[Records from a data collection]
Segment Open

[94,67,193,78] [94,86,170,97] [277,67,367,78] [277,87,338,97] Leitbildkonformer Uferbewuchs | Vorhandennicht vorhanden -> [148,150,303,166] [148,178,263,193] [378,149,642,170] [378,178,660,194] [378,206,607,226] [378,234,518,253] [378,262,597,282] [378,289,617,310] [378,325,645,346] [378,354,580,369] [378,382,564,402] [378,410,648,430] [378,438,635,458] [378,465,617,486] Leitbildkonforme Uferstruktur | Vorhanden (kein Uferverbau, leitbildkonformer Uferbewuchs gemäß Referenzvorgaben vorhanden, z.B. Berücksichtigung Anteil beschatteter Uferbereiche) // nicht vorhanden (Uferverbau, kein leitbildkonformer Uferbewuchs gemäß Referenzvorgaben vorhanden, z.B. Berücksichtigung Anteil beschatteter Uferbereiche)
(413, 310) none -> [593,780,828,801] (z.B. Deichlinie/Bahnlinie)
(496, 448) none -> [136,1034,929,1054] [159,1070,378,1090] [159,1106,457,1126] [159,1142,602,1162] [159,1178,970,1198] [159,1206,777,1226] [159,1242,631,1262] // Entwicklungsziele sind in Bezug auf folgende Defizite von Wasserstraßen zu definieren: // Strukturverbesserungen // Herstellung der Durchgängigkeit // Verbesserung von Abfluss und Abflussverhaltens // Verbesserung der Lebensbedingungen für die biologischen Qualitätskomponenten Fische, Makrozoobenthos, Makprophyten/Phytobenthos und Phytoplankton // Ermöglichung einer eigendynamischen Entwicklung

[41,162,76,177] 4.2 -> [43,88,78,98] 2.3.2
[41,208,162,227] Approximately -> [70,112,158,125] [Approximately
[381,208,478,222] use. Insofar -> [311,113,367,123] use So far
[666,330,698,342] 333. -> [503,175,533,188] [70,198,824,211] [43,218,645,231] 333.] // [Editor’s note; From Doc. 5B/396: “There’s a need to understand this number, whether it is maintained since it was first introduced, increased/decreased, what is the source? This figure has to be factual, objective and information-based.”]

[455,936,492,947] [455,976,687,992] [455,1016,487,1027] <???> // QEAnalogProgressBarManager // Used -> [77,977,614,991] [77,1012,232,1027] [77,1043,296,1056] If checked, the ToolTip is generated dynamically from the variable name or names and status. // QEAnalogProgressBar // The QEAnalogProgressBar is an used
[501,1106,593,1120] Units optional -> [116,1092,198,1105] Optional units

Segment Closed

*EXERCISE*
Retype all of the data shown above, word for word.

*ANSWER TO THIS TASK*
[94,67,193,78] [94,86,170,97] [277,67,367,78] [277,87,338,97] Leitbildkonformer Uferbewuchs | Vorhandennicht vorhanden -> [148,150,303,166] [148,178,263,193] [378,149,642,170] [378,178,660,194] [378,206,607,226] [378,234,518,253] [378,262,597,282] [378,289,617,310] [378,325,645,346] [378,354,580,369] [378,382,564,402] [378,410,648,430] [378,438,635,458] [378,465,617,486] Leitbildkonforme Uferstruktur | Vorhanden (kein Uferverbau, leitbildkonformer Uferbewuchs gemäß Referenzvorgaben vorhanden, z.B. Berücksichtigung Anteil beschatteter Uferbereiche) // nicht vorhanden (Uferverbau, kein leitbildkonformer Uferbewuchs gemäß Referenzvorgaben vorhanden, z.B. Berücksichtigung Anteil beschatteter Uferbereiche)
(413, 310) none -> [593,780,828,801] (z.B. Deichlinie/Bahnlinie)
(496, 448) none -> [136,1034,929,1054] [159,1070,378,1090] [159,1106,457,1126] [159,1142,602,1162] [159,1178,970,1198] [159,1206,777,1226] [159,1242,631,1262] // Entwicklungsziele sind in Bezug auf folgende Defizite von Wasserstraßen zu definieren: // Strukturverbesserungen // Herstellung der Durchgängigkeit // Verbesserung von Abfluss und Abflussverhaltens // Verbesserung der Lebensbedingungen für die biologischen Qualitätskomponenten Fische, Makrozoobenthos, Makprophyten/Phytobenthos und Phytoplankton // Ermöglichung einer eigendynamischen Entwicklung

[41,162,76,177] 4.2 -> [43,88,78,98] 2.3.2
[41,208,162,227] Approximately -> [70,112,158,125] [Approximately
[381,208,478,222] use. Insofar -> [311,113,367,123] use So far
[666,330,698,342] 333. -> [503,175,533,188] [70,198,824,211] [43,218,645,231] 333.] // [Editor’s note; From Doc. 5B/396: “There’s a need to understand this number, whether it is maintained since it was first introduced, increased/decreased, what is the source? This figure has to be factual, objective and information-based.”]

[455,936,492,947] [455,976,687,992] [455,1016,487,1027] <???> // QEAnalogProgressBarManager // Used -> [77,977,614,991] [77,1012,232,1027] [77,1043,296,1056] If checked, the ToolTip is generated dynamically from the variable name or names and status. // QEAnalogProgressBar // The QEAnalogProgressBar is an used
[501,1106,593,1120] Units optional -> [116,1092,198,1105] Optional units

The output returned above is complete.